WORK TASK: Transcribe every entry that follows exactly, omitting all pictures.

RECORDS SHOWN:

----

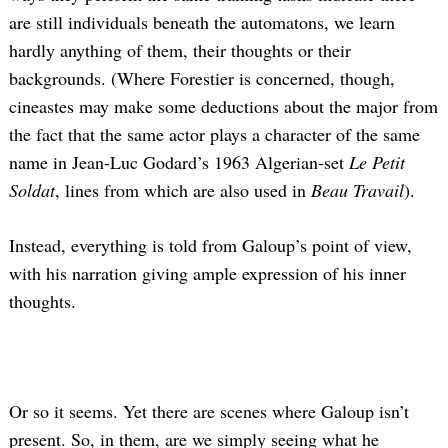
are still individuals beneath the automatons, we learn
hardly anything of them, their thoughts or their
backgrounds. (Where Forestier is concerned, though,
cineastes may make some deductions about the major from
the fact that the same actor plays a character of the same
name in Jean-Luc Godard’s 1963 Algerian-set
Le Petit
Soldat
, lines from which are also used in
Beau Travail
).
Instead, everything is told from Galoup’s point of view,
with his narration giving ample expression of his inner
thoughts.
Or so it seems. Yet there are scenes where Galoup isn’t
present. So, in them, are we simply seeing what he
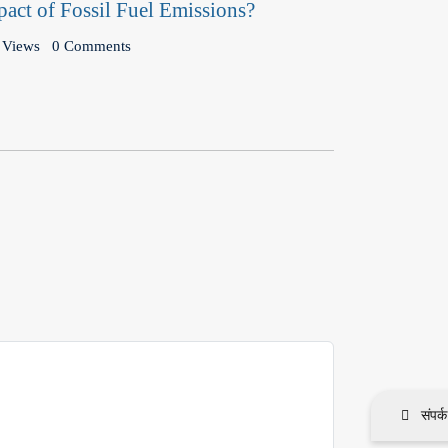
pact of Fossil Fuel Emissions?
 Views
0 Comments
संपर्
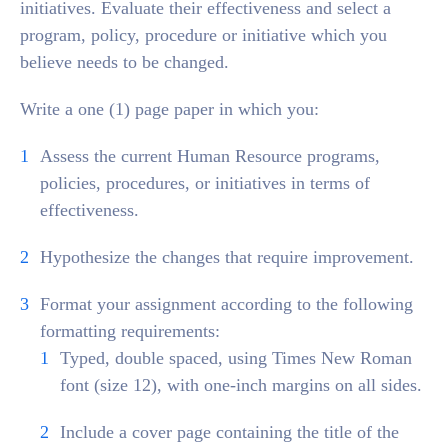
initiatives. Evaluate their effectiveness and select a
program, policy, procedure or initiative which you
believe needs to be changed.
Write a one (1) page paper in which you:
Assess the current Human Resource programs,
policies, procedures, or initiatives in terms of
effectiveness.
Hypothesize the changes that require improvement.
Format your assignment according to the following
formatting requirements:
Typed, double spaced, using Times New Roman
font (size 12), with one-inch margins on all sides.
Include a cover page containing the title of the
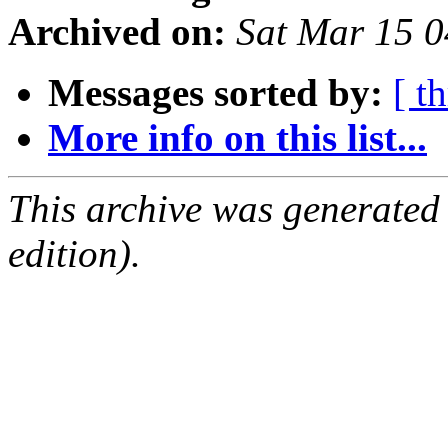
Archived on:
Sat Mar 15 
Messages sorted by:
[ t
More info on this list...
This archive was generated
edition).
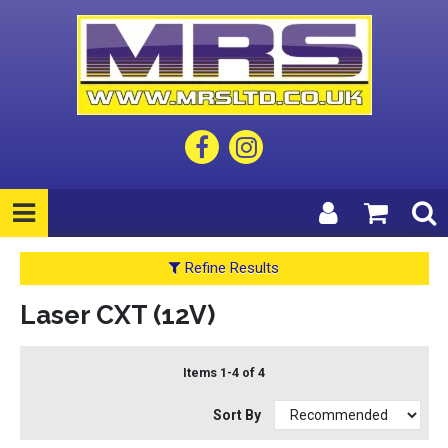
Refine Results
Laser CXT (12V)
Items 1-4 of 4
Sort By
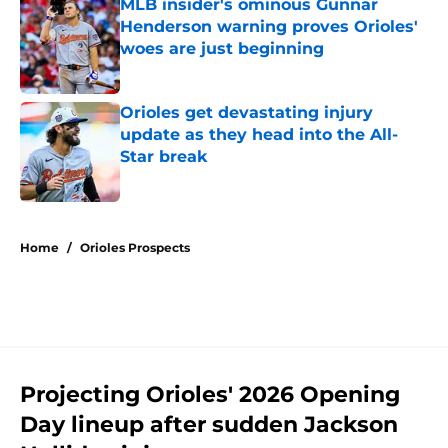
MLB insider's ominous Gunnar
Henderson warning proves Orioles'
woes are just beginning
Published by on Invalid Date
Orioles get devastating injury
update as they head into the All-
Star break
Published by on Invalid Date
5 related articles loaded
Home
/
Orioles Prospects
Projecting Orioles' 2026 Opening
Day lineup after sudden Jackson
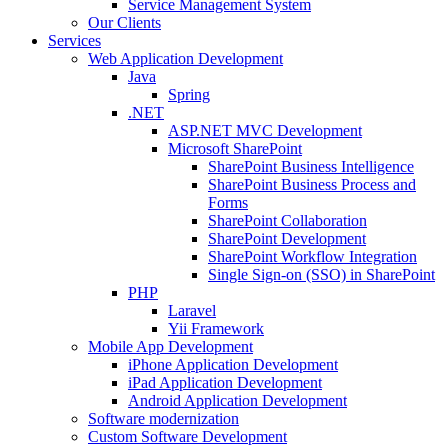
Service Management System
Our Clients
Services
Web Application Development
Java
Spring
.NET
ASP.NET MVC Development
Microsoft SharePoint
SharePoint Business Intelligence
SharePoint Business Process and
Forms
SharePoint Collaboration
SharePoint Development
SharePoint Workflow Integration
Single Sign-on (SSO) in SharePoint
PHP
Laravel
Yii Framework
Mobile App Development
iPhone Application Development
iPad Application Development
Android Application Development
Software modernization
Custom Software Development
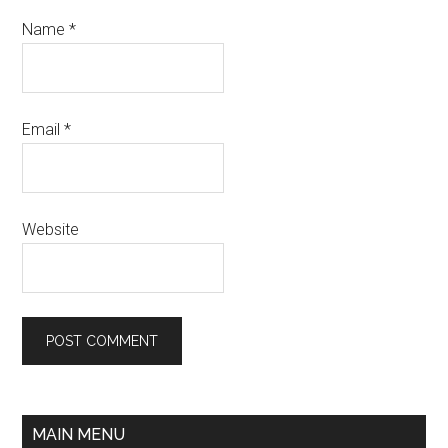
Name
*
Email
*
Website
MAIN MENU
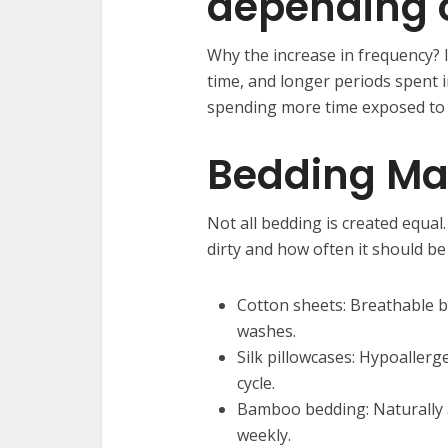
depending o
Why the increase in frequency? I
time, and longer periods spent 
spending more time exposed to 
Bedding Mat
Not all bedding is created equal
dirty and how often it should b
Cotton sheets: Breathable bu
washes.
Silk pillowcases: Hypoallerg
cycle.
Bamboo bedding: Naturally an
weekly.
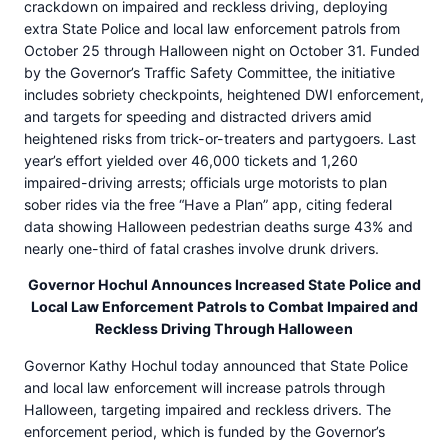
crackdown on impaired and reckless driving, deploying
extra State Police and local law enforcement patrols from
October 25 through Halloween night on October 31. Funded
by the Governor’s Traffic Safety Committee, the initiative
includes sobriety checkpoints, heightened DWI enforcement,
and targets for speeding and distracted drivers amid
heightened risks from trick-or-treaters and partygoers. Last
year’s effort yielded over 46,000 tickets and 1,260
impaired-driving arrests; officials urge motorists to plan
sober rides via the free “Have a Plan” app, citing federal
data showing Halloween pedestrian deaths surge 43% and
nearly one-third of fatal crashes involve drunk drivers.
Governor Hochul Announces Increased State Police and
Local Law Enforcement Patrols to Combat Impaired and
Reckless Driving Through Halloween
Governor Kathy Hochul today announced that State Police
and local law enforcement will increase patrols through
Halloween, targeting impaired and reckless drivers. The
enforcement period, which is funded by the Governor’s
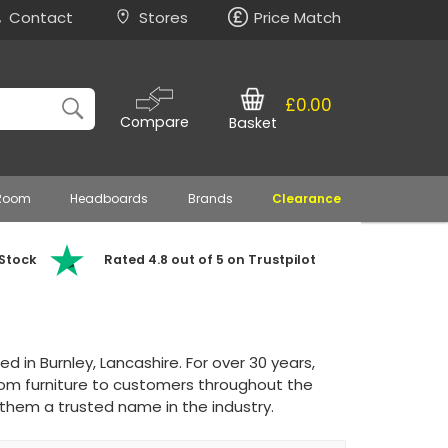
Contact
Stores
Price Match
£0.00
Compare
Basket
 Room
Headboards
Brands
Clearance
 Stock
Rated 4.8 out of 5 on Trustpilot
in Burnley, Lancashire. For over 30 years,
om furniture to customers throughout the
hem a trusted name in the industry.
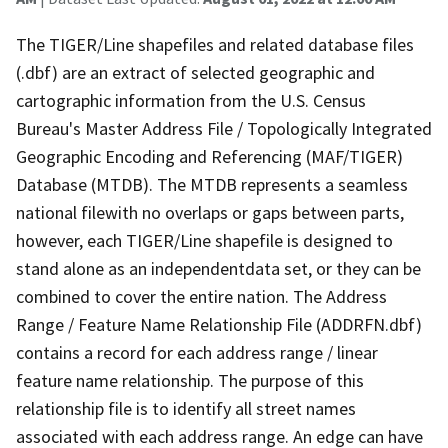
The TIGER/Line shapefiles and related database files
(.dbf) are an extract of selected geographic and
cartographic information from the U.S. Census
Bureau's Master Address File / Topologically Integrated
Geographic Encoding and Referencing (MAF/TIGER)
Database (MTDB). The MTDB represents a seamless
national filewith no overlaps or gaps between parts,
however, each TIGER/Line shapefile is designed to
stand alone as an independentdata set, or they can be
combined to cover the entire nation. The Address
Range / Feature Name Relationship File (ADDRFN.dbf)
contains a record for each address range / linear
feature name relationship. The purpose of this
relationship file is to identify all street names
associated with each address range. An edge can have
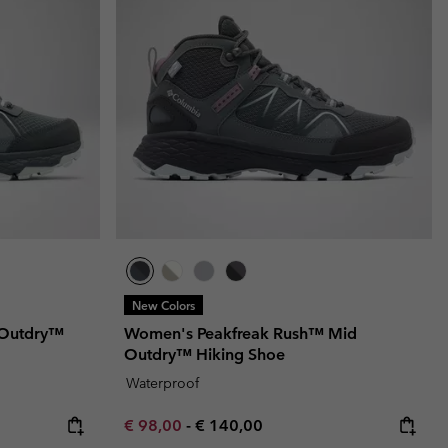
r Gloves
r Gloves
Guide To Waterproof
Guide To Waterproof
 Clothes
 Women’s
Men’s
New Colors
 Outdry™
Women's Peakfreak Rush™ Mid
Outdry™ Hiking Shoe
Waterproof
Minimum sale price:
Maximum price:
€ 98,00
-
€ 140,00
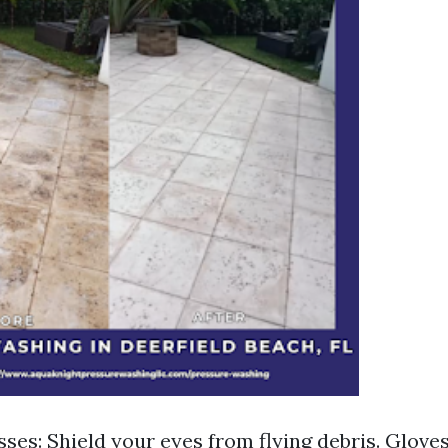
sses: Shield your eyes from flying debris. Glove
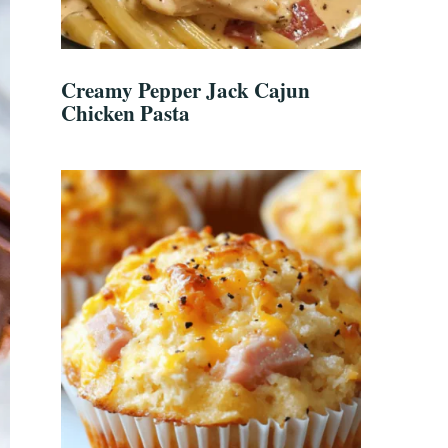
Creamy Pepper Jack Cajun
Chicken Pasta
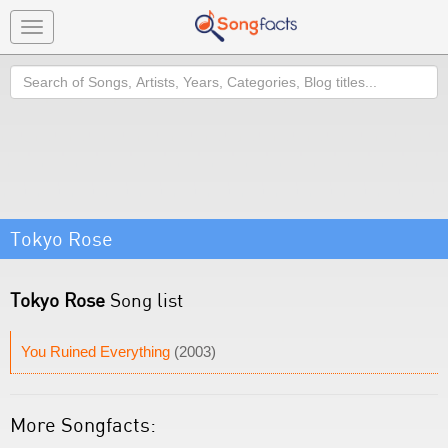
Toggle
navigation
Search
Tokyo Rose
Tokyo Rose
Song list
You Ruined Everything
(2003)
More Songfacts:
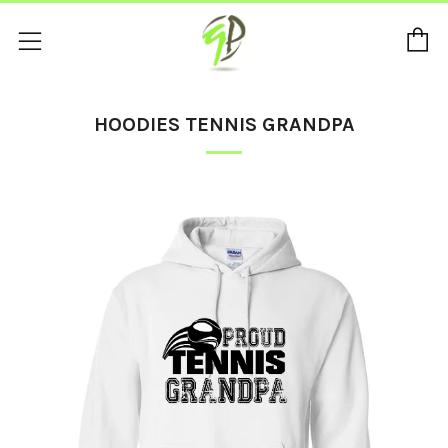
C
Menu
HOODIES TENNIS GRANDPA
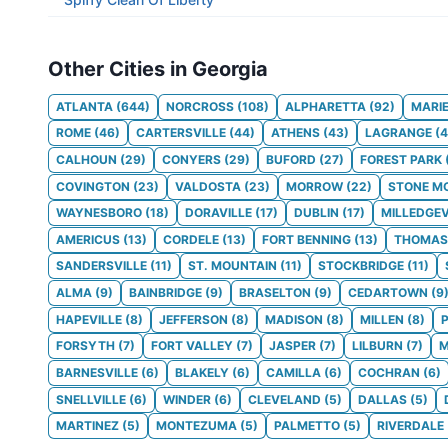
Other Cities in Georgia
ATLANTA
(
644
)
NORCROSS
(
108
)
ALPHARETTA
(
92
)
MARI
ROME
(
46
)
CARTERSVILLE
(
44
)
ATHENS
(
43
)
LAGRANGE
(
4
CALHOUN
(
29
)
CONYERS
(
29
)
BUFORD
(
27
)
FOREST PARK
COVINGTON
(
23
)
VALDOSTA
(
23
)
MORROW
(
22
)
STONE M
WAYNESBORO
(
18
)
DORAVILLE
(
17
)
DUBLIN
(
17
)
MILLEDGEV
AMERICUS
(
13
)
CORDELE
(
13
)
FORT BENNING
(
13
)
THOMAS
SANDERSVILLE
(
11
)
ST. MOUNTAIN
(
11
)
STOCKBRIDGE
(
11
)
ALMA
(
9
)
BAINBRIDGE
(
9
)
BRASELTON
(
9
)
CEDARTOWN
(
9
HAPEVILLE
(
8
)
JEFFERSON
(
8
)
MADISON
(
8
)
MILLEN
(
8
)
FORSYTH
(
7
)
FORT VALLEY
(
7
)
JASPER
(
7
)
LILBURN
(
7
)
M
BARNESVILLE
(
6
)
BLAKELY
(
6
)
CAMILLA
(
6
)
COCHRAN
(
6
)
SNELLVILLE
(
6
)
WINDER
(
6
)
CLEVELAND
(
5
)
DALLAS
(
5
)
MARTINEZ
(
5
)
MONTEZUMA
(
5
)
PALMETTO
(
5
)
RIVERDALE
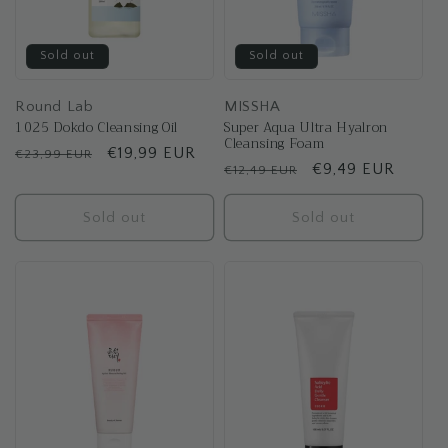
Sold out
Sold out
Round Lab
MISSHA
1025 Dokdo Cleansing Oil
Super Aqua Ultra Hyalron
Cleansing Foam
Regular
Sale
€19,99 EUR
€23,99 EUR
Regular
Sale
€9,49 EUR
€12,49 EUR
price
price
price
price
Sold out
Sold out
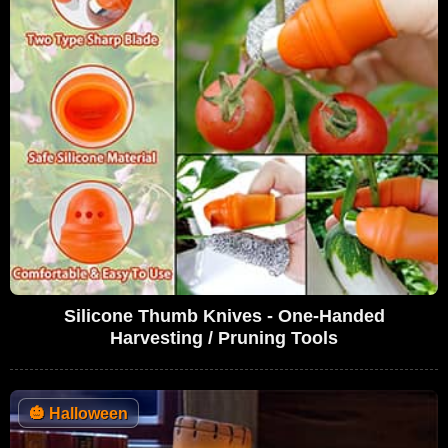
Silicone Thumb Knives - One-Handed
Harvesting / Pruning Tools
🎃
Halloween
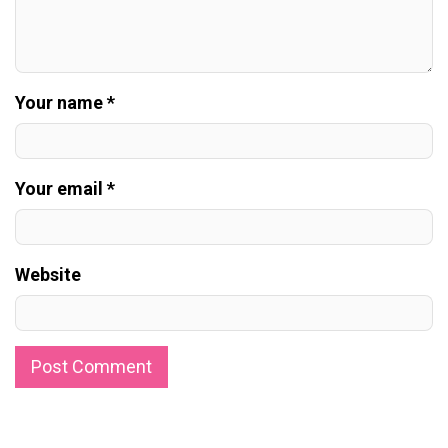
Your name *
Your email *
Website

----

ANSWER BOX:
are still individuals beneath the automatons, we learn
hardly anything of them, their thoughts or their
backgrounds. (Where Forestier is concerned, though,
cineastes may make some deductions about the major from
the fact that the same actor plays a character of the same
name in Jean-Luc Godard’s 1963 Algerian-set
Le Petit
Soldat
, lines from which are also used in
Beau Travail
).
Instead, everything is told from Galoup’s point of view,
with his narration giving ample expression of his inner
thoughts.
Or so it seems. Yet there are scenes where Galoup isn’t
present. So, in them, are we simply seeing what he
pact of Fossil Fuel Emissions?
 Views
0 Comments
संपर्
initiatives. Evaluate their effectiveness and select a
program, policy, procedure or initiative which you
believe needs to be changed.
Write a one (1) page paper in which you:
Assess the current Human Resource programs,
policies, procedures, or initiatives in terms of
effectiveness.
Hypothesize the changes that require improvement.
Format your assignment according to the following
formatting requirements:
Typed, double spaced, using Times New Roman
font (size 12), with one-inch margins on all sides.
Include a cover page containing the title of the
Archived on:
Sat Mar 15 
Messages sorted by:
[ t
More info on this list...
This archive was generated
edition).
Refine Results
Laser CXT (12V)
Items 1-4 of 4
Sort By
MLB insider's ominous Gunnar
Henderson warning proves Orioles'
woes are just beginning
Published by on Invalid Date
Orioles get devastating injury
update as they head into the All-
Star break
Published by on Invalid Date
5 related articles loaded
Home
/
Orioles Prospects
Projecting Orioles' 2026 Opening
Day lineup after sudden Jackson
Service Management System
Our Clients
Services
Web Application Development
Java
Spring
.NET
ASP.NET MVC Development
Microsoft SharePoint
SharePoint Business Intelligence
SharePoint Business Process and
Forms
SharePoint Collaboration
SharePoint Development
SharePoint Workflow Integration
Single Sign-on (SSO) in SharePoint
PHP
Laravel
Yii Framework
Mobile App Development
iPhone Application Development
iPad Application Development
Android Application Development
Software modernization
Custom Software Development
Name
*
Email
*
Website
MAIN MENU
depending o
Why the increase in frequency? I
time, and longer periods spent 
spending more time exposed to 
Bedding Mat
Not all bedding is created equal
dirty and how often it should b
Cotton sheets: Breathable bu
washes.
Silk pillowcases: Hypoallerg
cycle.
Bamboo bedding: Naturally an
weekly.
crackdown on impaired and reckless driving, deploying
extra State Police and local law enforcement patrols from
October 25 through Halloween night on October 31. Funded
by the Governor’s Traffic Safety Committee, the initiative
includes sobriety checkpoints, heightened DWI enforcement,
and targets for speeding and distracted drivers amid
heightened risks from trick-or-treaters and partygoers. Last
year’s effort yielded over 46,000 tickets and 1,260
impaired-driving arrests; officials urge motorists to plan
sober rides via the free “Have a Plan” app, citing federal
data showing Halloween pedestrian deaths surge 43% and
nearly one-third of fatal crashes involve drunk drivers.
Governor Hochul Announces Increased State Police and
Local Law Enforcement Patrols to Combat Impaired and
Reckless Driving Through Halloween
Governor Kathy Hochul today announced that State Police
and local law enforcement will increase patrols through
Halloween, targeting impaired and reckless drivers. The
enforcement period, which is funded by the Governor’s
Contact
Stores
Price Match
£0.00
Compare
Basket
 Room
Headboards
Brands
Clearance
 Stock
Rated 4.8 out of 5 on Trustpilot
in Burnley, Lancashire. For over 30 years,
om furniture to customers throughout the
hem a trusted name in the industry.
The TIGER/Line shapefiles and related database files
(.dbf) are an extract of selected geographic and
cartographic information from the U.S. Census
Bureau's Master Address File / Topologically Integrated
Geographic Encoding and Referencing (MAF/TIGER)
Database (MTDB). The MTDB represents a seamless
national filewith no overlaps or gaps between parts,
however, each TIGER/Line shapefile is designed to
stand alone as an independentdata set, or they can be
combined to cover the entire nation. The Address
Range / Feature Name Relationship File (ADDRFN.dbf)
contains a record for each address range / linear
feature name relationship. The purpose of this
relationship file is to identify all street names
associated with each address range. An edge can have
r Gloves
r Gloves
Guide To Waterproof
Guide To Waterproof
 Clothes
 Women’s
Men’s
New Colors
 Outdry™
Women's Peakfreak Rush™ Mid
Outdry™ Hiking Shoe
Waterproof
Minimum sale price:
Maximum price:
€ 98,00
-
€ 140,00
sses: Shield your eyes from flying debris. Glove
Creamy Pepper Jack Cajun
Chicken Pasta
Toggle
navigation
Search
Tokyo Rose
Tokyo Rose
Song list
You Ruined Everything
(2003)
More Songfacts:
C
Menu
HOODIES TENNIS GRANDPA
Other Cities in Georgia
ATLANTA
(
644
)
NORCROSS
(
108
)
ALPHARETTA
(
92
)
MARI
ROME
(
46
)
CARTERSVILLE
(
44
)
ATHENS
(
43
)
LAGRANGE
(
4
CALHOUN
(
29
)
CONYERS
(
29
)
BUFORD
(
27
)
FOREST PARK
COVINGTON
(
23
)
VALDOSTA
(
23
)
MORROW
(
22
)
STONE M
WAYNESBORO
(
18
)
DORAVILLE
(
17
)
DUBLIN
(
17
)
MILLEDGEV
AMERICUS
(
13
)
CORDELE
(
13
)
FORT BENNING
(
13
)
THOMAS
SANDERSVILLE
(
11
)
ST. MOUNTAIN
(
11
)
STOCKBRIDGE
(
11
)
ALMA
(
9
)
BAINBRIDGE
(
9
)
BRASELTON
(
9
)
CEDARTOWN
(
9
HAPEVILLE
(
8
)
JEFFERSON
(
8
)
MADISON
(
8
)
MILLEN
(
8
)
FORSYTH
(
7
)
FORT VALLEY
(
7
)
JASPER
(
7
)
LILBURN
(
7
)
M
BARNESVILLE
(
6
)
BLAKELY
(
6
)
CAMILLA
(
6
)
COCHRAN
(
6
)
SNELLVILLE
(
6
)
WINDER
(
6
)
CLEVELAND
(
5
)
DALLAS
(
5
)
MARTINEZ
(
5
)
MONTEZUMA
(
5
)
PALMETTO
(
5
)
RIVERDALE
Sold out
Sold out
Round Lab
MISSHA
1025 Dokdo Cleansing Oil
Super Aqua Ultra Hyalron
Cleansing Foam
Regular
Sale
€19,99 EUR
€23,99 EUR
Regular
Sale
€9,49 EUR
€12,49 EUR
price
price
price
price
Sold out
Sold out
Silicone Thumb Knives - One-Handed
Harvesting / Pruning Tools
🎃
Halloween
Your name *
Your email *
Website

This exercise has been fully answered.